Mildred Harnack: An American Graduate Student at the Center of Berlin’s Underground Resistance to Hitler
Kathy Ryan
Rebecca Donner
Mildred Fish was a Milwaukee native who earned her bachelor’s and master’s degrees from UW-Madison in the mid-1920s and taught in the English department, as well as writing for the Wisconsin State Journal. She and her husband moved to Berlin in the 1930s and Fish-Harnack ultimately became a leader of the largest underground resistance group in Berlin during Hitler’s rule. But her contributions had been largely forgotten by the general public until her great-great niece, Rebecca Donner, wrote All the Frequent Troubles of Our Days. Donner will speak about Fish-Harnack, her award winning book, and her research for the UW Law School's annual Mildred Fish-Harnack Human Rights and Democracy Lecture.
press release: The 2022 Mildred Fish-Harnack Human Rights and Democracy Lecture features Rebecca Donner, "Mildred Harnack: An American Graduate Student at the Center of Berlin’s Underground Resistance to Hitler"
The lecture will take place in the Alumni Lounge of the Pyle Center. A Zoom option is also available.
The Mildred Fish-Harnack Human Rights and Democracy Lecture is named after a Milwaukee native who was a UW–Madison student in the 1920s. While living in Germany, Fish-Harnack assisted in the escape of German Jews and political dissidents. She is the only American civilian executed under the personal instruction of Adolf Hitler, for her resistance to the Nazi regime. This lectureship is designed to promote a greater understanding of human rights and democracy, and enrich international studies at UW-Madison. The lecture brings to campus a person who contributes to the cause of human rights through academic scholarship and/or active leadership. UW-Madison's Office of International Studies and Programs established the lecture in 1994 and coordinated it until the Human Rights Program was created.
Rebecca Donner is the author of the instant New York Times bestseller All the Frequent Troubles of Our Days, a bold work of deeply researched nonfiction about her great-great-aunt Mildred Harnack, an American graduate student who became a leader of the largest underground resistance group in Berlin during Hitler’s regime.
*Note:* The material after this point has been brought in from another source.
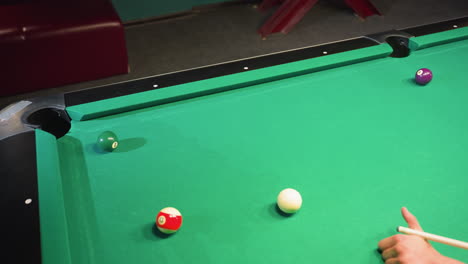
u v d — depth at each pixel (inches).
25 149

All the Frequent Troubles of Our Days was recently selected as a finalist for the National Book Critics Circle Award for Biography and the PEN/Jacqueline Bograd Weld Award for Biography. It was named one of the best books of 2021 by the New York Times, Wall Street Journal, Time Magazine, Publishers Weekly, New York Post, Milwaukee Journal Sentinel, and The Economist. It has received high praise from Pulitzer Prize-winning biographer Kai Bird (“A stunning literary achievement”), NBCC-award winning biographer Ruth Franklin (“Epic in sweep, written with a novelist’s attention to detail and a historian’s perspective on social and political forces”), and New Yorker literary critic James Wood (“Donner’s story reads with the speed of a thriller, the depth of a novel, and the urgency of an essay, like some deeply compelling blend of Alan Furst and W.G. Sebald”).
Rebecca was a 2018-19 fellow at the Leon Levy Center for Biography at the City University of New York, is a two-time Yaddo fellow, and has twice been awarded fellowships by Ucross Foundation. She has taught at Wesleyan University, Columbia University, and Barnard College. Rebecca Donner’s other books include two critically acclaimed works of fiction.